Verkehrssicherheit am Steuern: SMS schreiben ist gefährlich

AZ

1200 Personen sind innert fünf Wochen im Kanton Zürich gebüsst worden, weil sie sich beim Autolenken mit anderem beschäftigten. Im Rahmen der Präventionskampagne «Blindflug» erfolgten im ganzen Kanton Verkehrskontrollen mit dem Focus «Ablenkung am Steuer».

Wie die Zürcher Stadtpolizei am Mittwoch mitteilte, ertappten die Polizisten mehr als 1000, die ohne Freisprechanlage am Telefonieren waren: Gut 300 von ihnen waren dabei auf einer Autobahn unterwegs, 50 sassen hinter dem Steuer eines Lastwagens.

Mehr als 120 Auto- und Lastwagenlenkende fanden offenbar nichts dabei, beim Fahren auch noch SMS zu schreiben, am Navigationsgerät herumzufummeln oder zu essen.

Solche ablenkenden Tätigkeiten seien ganz klar verboten, mahnt die Polizei. Bei Verstössen sei mit happigen Bussen oder Ausweisentzug zu rechnen. Bei grober Verletzung der Verkehrsregeln - etwa SMS schreiben - können auch Geld- oder gar Freiheitsstrafen drohen.

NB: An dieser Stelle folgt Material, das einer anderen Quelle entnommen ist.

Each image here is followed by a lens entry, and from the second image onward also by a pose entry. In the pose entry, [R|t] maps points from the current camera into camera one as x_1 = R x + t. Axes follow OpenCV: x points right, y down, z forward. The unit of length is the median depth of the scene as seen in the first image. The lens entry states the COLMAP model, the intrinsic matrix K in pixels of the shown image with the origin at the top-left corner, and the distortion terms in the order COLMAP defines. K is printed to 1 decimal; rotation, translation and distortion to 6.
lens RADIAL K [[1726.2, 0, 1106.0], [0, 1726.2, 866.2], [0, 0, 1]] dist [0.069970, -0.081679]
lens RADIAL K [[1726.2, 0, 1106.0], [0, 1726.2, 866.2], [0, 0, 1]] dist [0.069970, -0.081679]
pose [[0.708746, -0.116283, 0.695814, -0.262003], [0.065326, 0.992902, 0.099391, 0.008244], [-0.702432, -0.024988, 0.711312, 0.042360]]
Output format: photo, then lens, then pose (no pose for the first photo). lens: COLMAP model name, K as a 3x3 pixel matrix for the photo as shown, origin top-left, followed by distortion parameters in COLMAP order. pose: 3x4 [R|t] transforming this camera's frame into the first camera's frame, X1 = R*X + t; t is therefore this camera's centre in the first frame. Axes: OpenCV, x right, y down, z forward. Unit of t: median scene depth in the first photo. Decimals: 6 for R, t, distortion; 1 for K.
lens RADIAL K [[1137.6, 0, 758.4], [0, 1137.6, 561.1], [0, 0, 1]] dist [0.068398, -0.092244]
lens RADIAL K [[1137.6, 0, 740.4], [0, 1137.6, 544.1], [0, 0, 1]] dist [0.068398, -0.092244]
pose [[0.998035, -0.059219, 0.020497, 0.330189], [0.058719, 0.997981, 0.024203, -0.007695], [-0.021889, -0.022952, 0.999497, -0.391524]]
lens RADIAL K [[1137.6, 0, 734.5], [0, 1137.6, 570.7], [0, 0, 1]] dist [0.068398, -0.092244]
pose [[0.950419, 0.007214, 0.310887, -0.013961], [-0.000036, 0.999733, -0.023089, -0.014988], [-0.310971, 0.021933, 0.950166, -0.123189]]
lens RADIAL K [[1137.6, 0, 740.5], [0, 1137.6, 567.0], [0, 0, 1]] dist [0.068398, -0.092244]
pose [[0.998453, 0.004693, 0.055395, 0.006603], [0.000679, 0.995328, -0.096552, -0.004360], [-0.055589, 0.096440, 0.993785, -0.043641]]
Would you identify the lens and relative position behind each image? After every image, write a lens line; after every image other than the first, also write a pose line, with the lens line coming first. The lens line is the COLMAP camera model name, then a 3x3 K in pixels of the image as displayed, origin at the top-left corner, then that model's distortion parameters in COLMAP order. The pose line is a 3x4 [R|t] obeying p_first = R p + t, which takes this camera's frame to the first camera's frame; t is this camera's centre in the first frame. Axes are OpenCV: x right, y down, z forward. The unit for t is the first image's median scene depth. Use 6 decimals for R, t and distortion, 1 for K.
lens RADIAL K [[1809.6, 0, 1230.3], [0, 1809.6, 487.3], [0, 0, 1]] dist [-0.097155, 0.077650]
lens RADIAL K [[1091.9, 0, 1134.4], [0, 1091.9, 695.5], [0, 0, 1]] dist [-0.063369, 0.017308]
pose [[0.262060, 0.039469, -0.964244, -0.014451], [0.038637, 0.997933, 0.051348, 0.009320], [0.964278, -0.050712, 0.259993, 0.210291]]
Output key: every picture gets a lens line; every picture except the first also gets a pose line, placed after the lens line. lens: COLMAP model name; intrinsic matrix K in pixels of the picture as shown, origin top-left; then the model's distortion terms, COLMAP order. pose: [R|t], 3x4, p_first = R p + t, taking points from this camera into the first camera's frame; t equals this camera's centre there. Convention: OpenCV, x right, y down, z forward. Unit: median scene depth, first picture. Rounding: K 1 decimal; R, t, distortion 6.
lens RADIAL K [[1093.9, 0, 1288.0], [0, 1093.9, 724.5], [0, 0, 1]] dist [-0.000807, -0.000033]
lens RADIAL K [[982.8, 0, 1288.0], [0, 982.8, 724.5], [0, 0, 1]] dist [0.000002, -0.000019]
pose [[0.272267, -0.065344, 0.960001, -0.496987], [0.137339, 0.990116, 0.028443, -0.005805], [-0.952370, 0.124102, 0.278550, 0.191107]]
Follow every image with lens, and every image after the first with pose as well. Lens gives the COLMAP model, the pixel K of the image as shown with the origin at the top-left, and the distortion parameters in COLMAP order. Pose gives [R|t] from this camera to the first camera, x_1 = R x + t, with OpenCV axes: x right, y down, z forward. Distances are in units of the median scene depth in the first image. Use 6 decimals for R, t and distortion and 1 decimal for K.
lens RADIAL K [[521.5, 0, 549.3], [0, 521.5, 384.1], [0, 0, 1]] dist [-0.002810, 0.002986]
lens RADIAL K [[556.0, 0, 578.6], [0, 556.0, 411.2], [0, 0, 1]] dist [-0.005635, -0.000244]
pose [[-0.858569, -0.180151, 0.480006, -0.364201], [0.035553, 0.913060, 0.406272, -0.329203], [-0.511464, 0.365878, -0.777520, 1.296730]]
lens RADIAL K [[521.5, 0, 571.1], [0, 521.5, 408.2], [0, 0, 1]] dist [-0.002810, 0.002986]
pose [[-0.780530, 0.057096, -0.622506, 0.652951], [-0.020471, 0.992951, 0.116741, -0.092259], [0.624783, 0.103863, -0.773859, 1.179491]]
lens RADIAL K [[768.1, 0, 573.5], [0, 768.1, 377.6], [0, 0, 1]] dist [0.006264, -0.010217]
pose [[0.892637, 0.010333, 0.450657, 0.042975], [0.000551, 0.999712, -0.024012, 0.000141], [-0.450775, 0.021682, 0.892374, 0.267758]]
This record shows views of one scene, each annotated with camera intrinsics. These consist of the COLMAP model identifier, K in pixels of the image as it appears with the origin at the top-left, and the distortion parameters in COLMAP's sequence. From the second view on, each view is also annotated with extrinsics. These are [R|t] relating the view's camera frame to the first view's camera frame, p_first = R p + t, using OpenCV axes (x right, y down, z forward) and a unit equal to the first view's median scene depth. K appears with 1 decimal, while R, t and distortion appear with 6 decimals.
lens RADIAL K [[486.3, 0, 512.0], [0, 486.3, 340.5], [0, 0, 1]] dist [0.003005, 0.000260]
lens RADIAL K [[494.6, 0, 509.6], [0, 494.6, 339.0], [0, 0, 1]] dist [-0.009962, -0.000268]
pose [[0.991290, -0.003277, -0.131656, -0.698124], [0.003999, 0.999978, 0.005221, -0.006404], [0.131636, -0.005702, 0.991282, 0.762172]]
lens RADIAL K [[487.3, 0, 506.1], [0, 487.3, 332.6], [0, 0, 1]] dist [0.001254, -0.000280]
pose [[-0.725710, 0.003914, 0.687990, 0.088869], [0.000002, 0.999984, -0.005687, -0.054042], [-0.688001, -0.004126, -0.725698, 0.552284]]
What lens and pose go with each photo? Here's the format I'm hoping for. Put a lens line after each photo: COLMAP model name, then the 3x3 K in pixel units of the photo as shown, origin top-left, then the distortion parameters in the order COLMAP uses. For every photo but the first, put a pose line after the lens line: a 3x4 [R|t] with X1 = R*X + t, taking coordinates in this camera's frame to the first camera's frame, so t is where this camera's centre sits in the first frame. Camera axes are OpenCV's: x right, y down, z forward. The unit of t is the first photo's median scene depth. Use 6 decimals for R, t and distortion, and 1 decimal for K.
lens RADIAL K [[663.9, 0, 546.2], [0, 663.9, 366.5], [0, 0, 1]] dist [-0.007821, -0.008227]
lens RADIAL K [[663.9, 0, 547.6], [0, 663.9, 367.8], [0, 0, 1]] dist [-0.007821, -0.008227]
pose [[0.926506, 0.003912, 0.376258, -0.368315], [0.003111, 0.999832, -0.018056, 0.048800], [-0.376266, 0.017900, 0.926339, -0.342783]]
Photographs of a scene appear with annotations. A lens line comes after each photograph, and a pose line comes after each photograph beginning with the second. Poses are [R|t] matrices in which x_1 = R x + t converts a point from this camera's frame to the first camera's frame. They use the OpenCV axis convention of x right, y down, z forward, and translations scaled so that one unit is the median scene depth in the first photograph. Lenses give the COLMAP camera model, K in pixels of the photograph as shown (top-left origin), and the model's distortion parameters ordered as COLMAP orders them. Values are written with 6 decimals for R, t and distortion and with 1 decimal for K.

Die diesjährige Kampagne war eine Fortsetzung entsprechender Aktionen in den letzten Jahren. Ab dem 21. September dauerte sie fünf Wochen lang. Beteiligt waren die Zürcher Polizeikorps und das Ostschweizer Polizeikonkordat. Sie setzten nicht nur auf Kontrollen, sondern auch auf Plakate, Radiospots und Internet. Auch nach der Kampagne gibt es immer wieder Kontrollen.